I am sure that many followers of this blog are aware that Raymond Ku, a professor at Case Western Reserve University’s Law School was suing its former Dean, Lawrence Mitchell, as well as the school. The case, Ku v. Lawrence E. Mitchell, et al., Cuyahoga County Court of Common Pleas Case No. CV 13 815935, is apparently settled. The parties issued a joint statement in which the mediator offers his opinion about the parties’ efforts during the mediation: http://www.chandralaw.com/The_Chandra_Law_Firm,_LLC/Blog_and_news/Entries/2014/7/8_Breaking__Joint_Statement_of_Professor_Raymond_Ku_and_Case_Western_Reserve_University_regarding_resolution_of_Ku_v._Mitchell%2C_et_al.retaliation_case.html. In this statement, the mediator, Michael Ungar, said, “In my opinion, Professor Ku acted in the best interests of students, staff, and faculty. . . .Likewise, in my opinion, the University has also acted in the best interests of the law school and all members of the school community. The devotion of both to students, staff, and faculty is unquestioned.” Ungar went on to add, “This has been a hard case, but everyone involved focused on finding a solution that would further the success and momentum of the law school. While the university and Professor Ku had significant differences regarding this matter, their sincere desire to act in the school’s best interests prevailed. I commend them all for their diligence, integrity, and willingness to look beyond individual disagreements and embrace collaboration toward a common goal. As is typical in these types of situations, the details of the resolution are confidential.”
Although the UMA, which is the law in Ohio, does not preclude the mediator from commenting to the press if the parties and the mediator agree to it, it seems odd for the mediator to express an opinion based on his evaluation of the parties’ actions and statements during mediation. Most mediators make a concerted effort not to engage in such evaluation during the mediation process.
I know virtually nothing about the details of this case, and I know nothing at all about the mediation or settlement in question. But I don’t know that it’s odd (or inappropriate) to have a mediator making a post-settlement public statement about a case, particularly if the parties have consented. Indeed, I can imagine that such a public statement might be an important part of a resolution. A mediator’s voice is typically heard differently than that of parties or their attorneys. I know that I have been asked by parties, on occasion, to make a public statement pre- or post-settlement, because they judged that it would have an impact on some audience beyond the named parties to the lawsuit. I have not often said Yes, but it’s not an uncommon question, at least, I think. Again, not sure that’s what happened here, but that was my assumption in reading this.

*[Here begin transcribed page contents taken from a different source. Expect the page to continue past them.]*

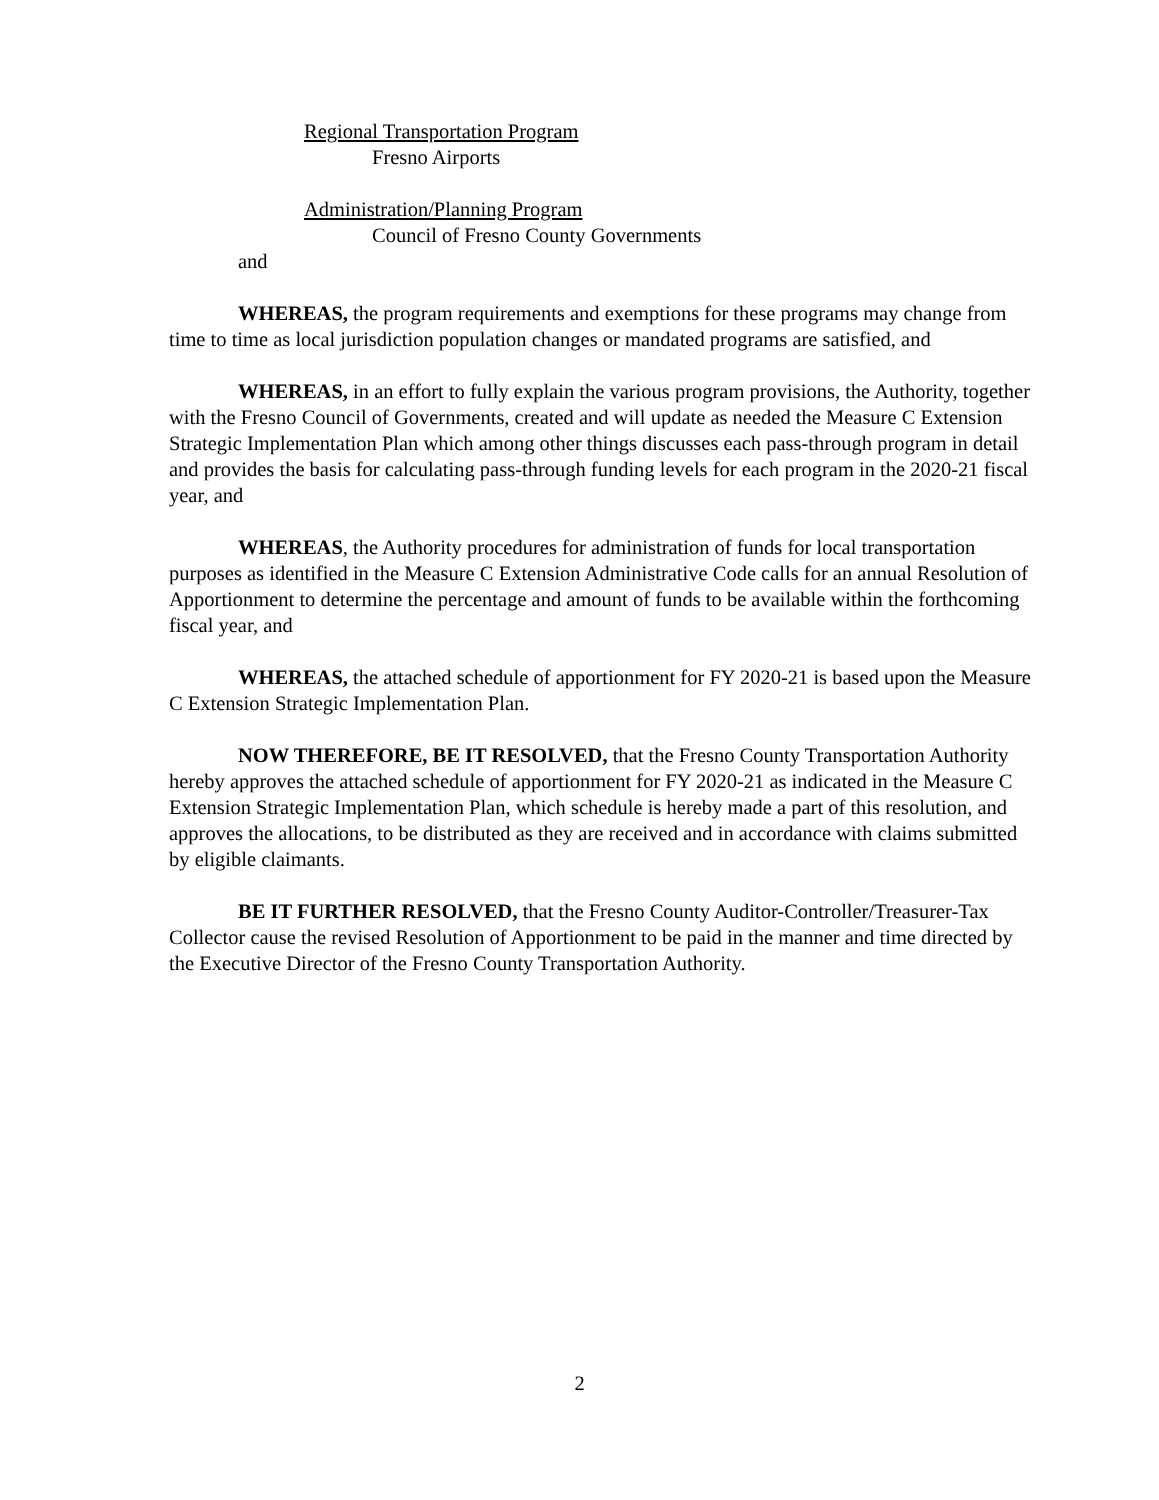Regional Transportation Program
Fresno Airports
Administration/Planning Program
Council of Fresno County Governments
and
WHEREAS, the program requirements and exemptions for these programs may change from time to time as local jurisdiction population changes or mandated programs are satisfied, and
WHEREAS, in an effort to fully explain the various program provisions, the Authority, together with the Fresno Council of Governments, created and will update as needed the Measure C Extension Strategic Implementation Plan which among other things discusses each pass-through program in detail and provides the basis for calculating pass-through funding levels for each program in the 2020-21 fiscal year, and
WHEREAS, the Authority procedures for administration of funds for local transportation purposes as identified in the Measure C Extension Administrative Code calls for an annual Resolution of Apportionment to determine the percentage and amount of funds to be available within the forthcoming fiscal year, and
WHEREAS, the attached schedule of apportionment for FY 2020-21 is based upon the Measure C Extension Strategic Implementation Plan.
NOW THEREFORE, BE IT RESOLVED, that the Fresno County Transportation Authority hereby approves the attached schedule of apportionment for FY 2020-21 as indicated in the Measure C Extension Strategic Implementation Plan, which schedule is hereby made a part of this resolution, and approves the allocations, to be distributed as they are received and in accordance with claims submitted by eligible claimants.
BE IT FURTHER RESOLVED, that the Fresno County Auditor-Controller/Treasurer-Tax Collector cause the revised Resolution of Apportionment to be paid in the manner and time directed by the Executive Director of the Fresno County Transportation Authority.
2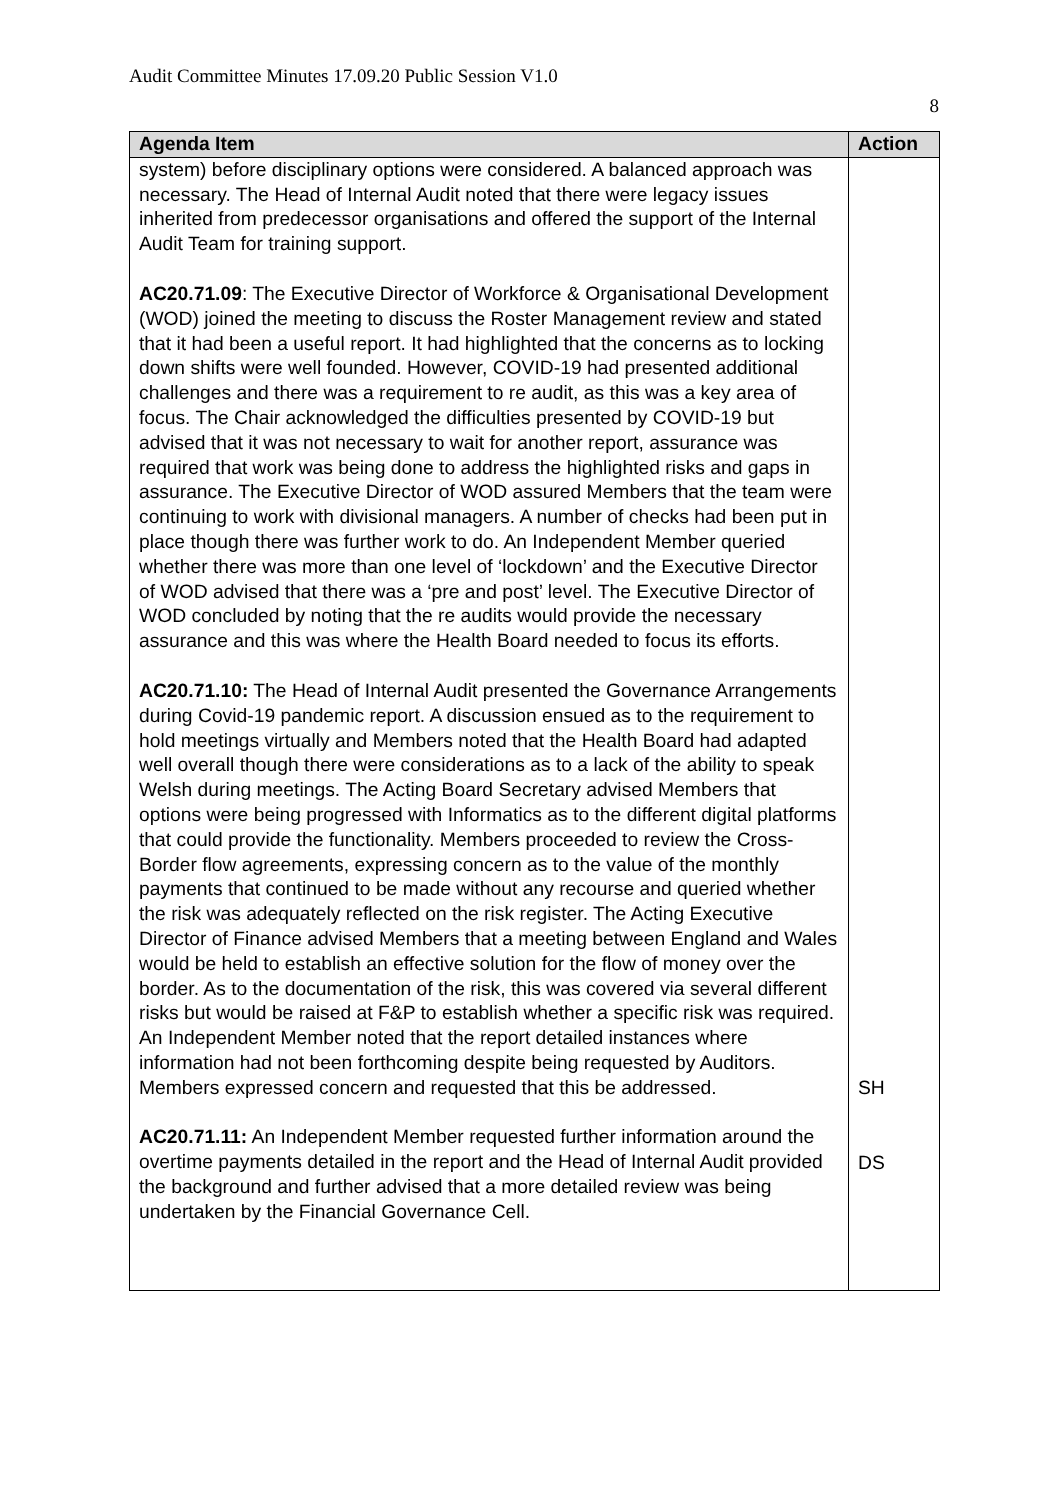Audit Committee Minutes 17.09.20 Public Session V1.0
8
| Agenda Item | Action |
| --- | --- |
| system) before disciplinary options were considered. A balanced approach was necessary. The Head of Internal Audit noted that there were legacy issues inherited from predecessor organisations and offered the support of the Internal Audit Team for training support. AC20.71.09 : The Executive Director of Workforce & Organisational Development (WOD) joined the meeting to discuss the Roster Management review and stated that it had been a useful report. It had highlighted that the concerns as to locking down shifts were well founded. However, COVID-19 had presented additional challenges and there was a requirement to re audit, as this was a key area of focus. The Chair acknowledged the difficulties presented by COVID-19 but advised that it was not necessary to wait for another report, assurance was required that work was being done to address the highlighted risks and gaps in assurance. The Executive Director of WOD assured Members that the team were continuing to work with divisional managers. A number of checks had been put in place though there was further work to do. An Independent Member queried whether there was more than one level of ‘lockdown’ and the Executive Director of WOD advised that there was a ‘pre and post’ level. The Executive Director of WOD concluded by noting that the re audits would provide the necessary assurance and this was where the Health Board needed to focus its efforts. AC20.71.10: The Head of Internal Audit presented the Governance Arrangements during Covid-19 pandemic report. A discussion ensued as to the requirement to hold meetings virtually and Members noted that the Health Board had adapted well overall though there were considerations as to a lack of the ability to speak Welsh during meetings. The Acting Board Secretary advised Members that options were being progressed with Informatics as to the different digital platforms that could provide the functionality. Members proceeded to review the Cross-Border flow agreements, expressing concern as to the value of the monthly payments that continued to be made without any recourse and queried whether the risk was adequately reflected on the risk register. The Acting Executive Director of Finance advised Members that a meeting between England and Wales would be held to establish an effective solution for the flow of money over the border. As to the documentation of the risk, this was covered via several different risks but would be raised at F&P to establish whether a specific risk was required. An Independent Member noted that the report detailed instances where information had not been forthcoming despite being requested by Auditors. Members expressed concern and requested that this be addressed. AC20.71.11: An Independent Member requested further information around the overtime payments detailed in the report and the Head of Internal Audit provided the background and further advised that a more detailed review was being undertaken by the Financial Governance Cell. | SH DS |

Possible fun Mediator Ethics question for a law school final exam, “The parties are nearing settlement, and an important component of the deal is a joint statement to the media, the wording of which has been the subject of hours of negotiation. The parties and their attorneys want the statement to include a quote from you, the mediator. You don’t love the quote they’ve drafted for you (for this or that reason, you can tinker with this part). But the parties insist that having your voice in the statement is important, and they are willing to settle the case if you agree to the carefully crafted quotation from you. How would you… etc etc” The wording of the question needs work, but the idea is a fun one.